Mobile-First Components
Business software used to be a desk job, literally. You sat at a workstation, opened an application, and worked. Mobile was an afterthought — a read-only view, a simplified dashboard, something you endured when you couldn't get to a proper computer.
That model no longer fits how teams work.
Rebuilt for Any Screen
Every core component in Swifty — list views, detail pages, forms, panels, navigation — has been rebuilt with responsive layout as a primary requirement rather than an afterthought.
On a phone, list columns collapse intelligently. The most important columns stay visible; secondary information moves behind a tap. Forms stack vertically with appropriately sized inputs.
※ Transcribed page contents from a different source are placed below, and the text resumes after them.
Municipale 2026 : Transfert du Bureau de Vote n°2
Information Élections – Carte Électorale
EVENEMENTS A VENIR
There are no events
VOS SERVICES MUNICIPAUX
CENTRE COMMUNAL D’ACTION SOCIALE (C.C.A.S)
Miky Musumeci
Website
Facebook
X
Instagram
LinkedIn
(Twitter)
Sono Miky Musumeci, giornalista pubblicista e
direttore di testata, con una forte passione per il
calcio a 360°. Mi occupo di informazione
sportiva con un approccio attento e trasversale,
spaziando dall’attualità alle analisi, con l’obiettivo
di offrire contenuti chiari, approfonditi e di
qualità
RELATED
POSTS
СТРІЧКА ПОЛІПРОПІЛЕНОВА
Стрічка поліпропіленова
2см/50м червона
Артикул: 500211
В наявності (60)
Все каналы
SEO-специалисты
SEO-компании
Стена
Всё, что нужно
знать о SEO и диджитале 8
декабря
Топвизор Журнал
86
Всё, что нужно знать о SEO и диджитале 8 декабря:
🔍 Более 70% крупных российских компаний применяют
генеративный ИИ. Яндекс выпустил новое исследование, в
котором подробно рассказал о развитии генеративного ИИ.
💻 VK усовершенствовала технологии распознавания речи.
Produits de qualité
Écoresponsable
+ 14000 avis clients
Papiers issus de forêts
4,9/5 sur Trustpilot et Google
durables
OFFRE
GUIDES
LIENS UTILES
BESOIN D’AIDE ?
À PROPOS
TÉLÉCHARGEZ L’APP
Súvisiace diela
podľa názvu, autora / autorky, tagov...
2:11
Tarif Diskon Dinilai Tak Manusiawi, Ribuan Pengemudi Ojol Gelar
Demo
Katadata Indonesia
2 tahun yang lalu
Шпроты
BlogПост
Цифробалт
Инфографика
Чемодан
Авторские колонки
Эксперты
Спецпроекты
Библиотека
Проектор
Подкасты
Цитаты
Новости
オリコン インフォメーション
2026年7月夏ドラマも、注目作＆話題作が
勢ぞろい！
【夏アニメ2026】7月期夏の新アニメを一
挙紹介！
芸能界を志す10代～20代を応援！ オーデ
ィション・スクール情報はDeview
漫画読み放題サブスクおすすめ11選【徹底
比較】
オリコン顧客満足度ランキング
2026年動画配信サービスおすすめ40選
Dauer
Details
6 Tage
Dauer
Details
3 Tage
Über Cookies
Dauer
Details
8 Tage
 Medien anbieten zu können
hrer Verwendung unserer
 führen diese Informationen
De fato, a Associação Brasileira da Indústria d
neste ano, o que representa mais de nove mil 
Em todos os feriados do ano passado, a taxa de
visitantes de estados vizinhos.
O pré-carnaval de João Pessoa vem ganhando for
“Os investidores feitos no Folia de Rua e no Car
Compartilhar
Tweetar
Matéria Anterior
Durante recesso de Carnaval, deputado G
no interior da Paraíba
Navigation moves to a bottom bar for thumb-friendly access.
On a tablet, the experience is closer to desktop — side panels, wider lists, more columns visible — but touch-optimized throughout.
On desktop, everything works as before, plus the additions made for touch interfaces (larger tap targets, cleaner spacing) that turn out to be improvements for mouse-and-keyboard too.
No Separate Mobile App
This isn't a companion app or a stripped-down mobile interface. It's the same platform, the same data, the same workflows — rendered correctly for the device you're using.
Your team doesn't need to learn two different tools or sync information between them. Open the URL on your phone and you're in your workspace.
Why It Matters
Field teams, delivery drivers, technicians, sales reps — these users are rarely at a desk. They need to log visits, update statuses, submit reports, and check the details of their next task from a phone.
A platform that doesn't work well on mobile isn't really a platform for those teams — it's a tool they use when they get back to the office, which is too late to be useful.
Mobile-first components mean every user on your team can be a real user of the platform, from wherever they work.